Could we add some settling velocities here? It's something I've found very useful in other manuals and I think it would be good to have here.

  • Thank you - it has now been added to the Dry ponds page.

17 September 2019

This section should include a link to the City of Toronto Green Streets Technical Guidelines Plant Material Selection tool. This is the most complete and comprehensive tool available for selecting tree, shrubs and herbaceous species for all GI SWM installations, by GI type.

  • Thank you this resource has now been referenced on the Plant lists page.

12 September 2019

Overview section - You may want to add to the list of bullet points: Composite plastic/recycled rubber permeable unit pavers Under the 'fundamental' heading - 3rd Bullet 'cast in place' should be changed to 'cast-in-place" Under the 'Uses' section- Add to the list of additional components ' Impervious liner for installations where infiltration is not desirable including well-head, protection areas, high water table sites and sites where installations are proximate to building faces/foundations'. Pretreatment section - Last sentence - Change the word 'element' to 'method' Risk of Groundwater Contamination section - 2nd bullet - Add a comma after 'such as' This section would benefit from some discussion related to the use of an impervious liner and an underdrain to provide a barrier to protect groundwater. The system functions as a 'filtration/attenuation' installation. Private Systems section - Last sentence - Change 'existing practices' to 'existing permeable pavement installations'. Design section - Finish course - 1st sentence - chage 'of' to 'for and add 'specific' ('for their specific product'). Performance section - This section would benefit from some discussion related to attenuation/filtration (non-infiltration type installations). On urban sites where underground parking garages are lot-line to lot-line, we commonly use permeable pavement with a liner and a stone reservoir as a tool to achieve SWM targets. This technique is one of the few means available to assist on very tight sites or within projects that are located on Brownfield sites that have been remediated through capping to encapsulate contaminated subsoils.

- [Work instruction]: Rewrite the stormwater manual comments starting with "Could we add" and going on through "by GI type.", putting "infiltration rates" in place of "settling velocities". Rely on the text alone to complete these tasks.

- [Records taken from a collection]:

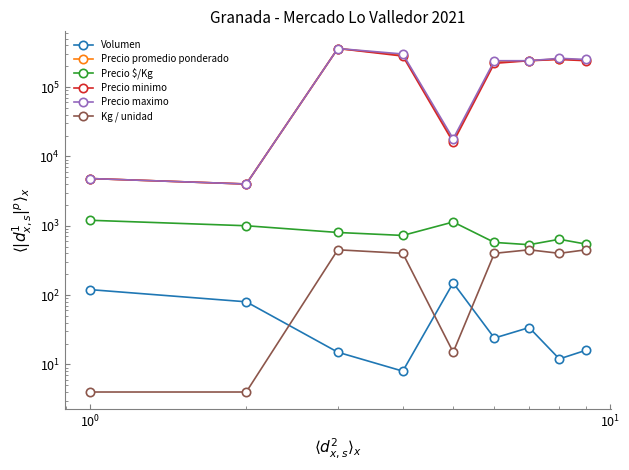

In Kg / unidad, how many points are lower than both neighbors (excluding endpoints)?

2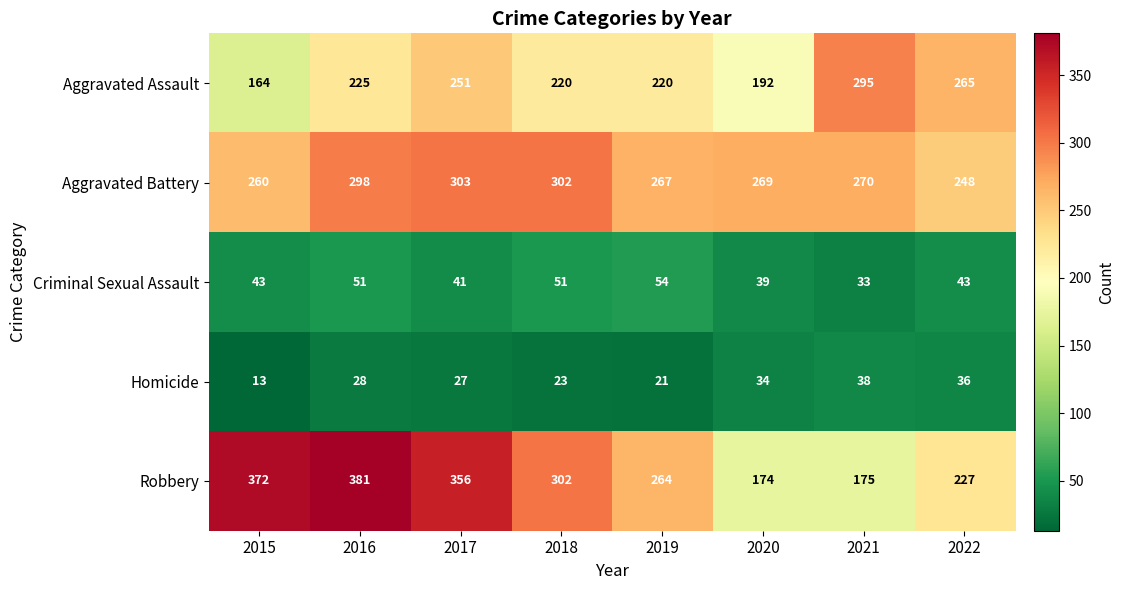

What is the difference between the second highest and minimum values in the Aggravated Battery series?

54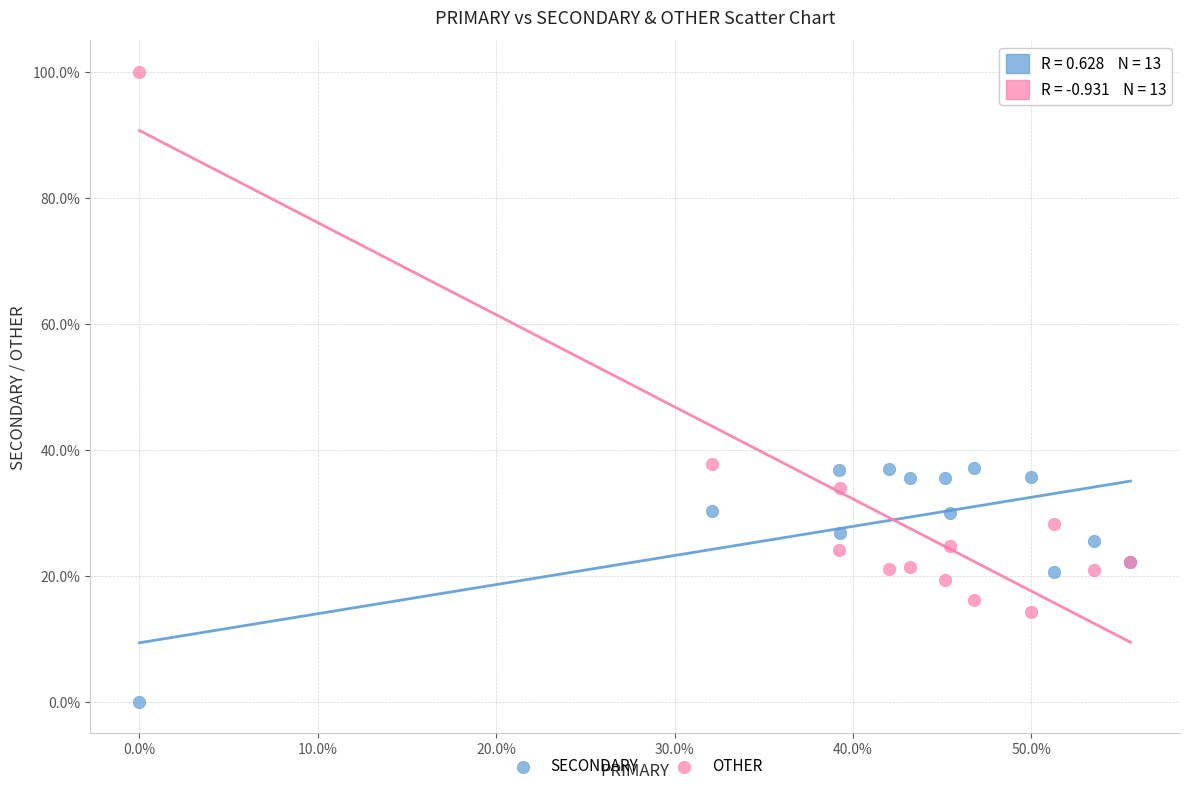

Which series reaches the minimum Y coordinate?

SECONDARY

- [Answer to the exercise]:
Could we add some infiltration rates here? It's something I've found very useful in other manuals and I think it would be good to have here.

  • Thank you - it has now been added to the Dry ponds page.

17 September 2019

This section should include a link to the City of Toronto Green Streets Technical Guidelines Plant Material Selection tool. This is the most complete and comprehensive tool available for selecting tree, shrubs and herbaceous species for all GI SWM installations, by GI type.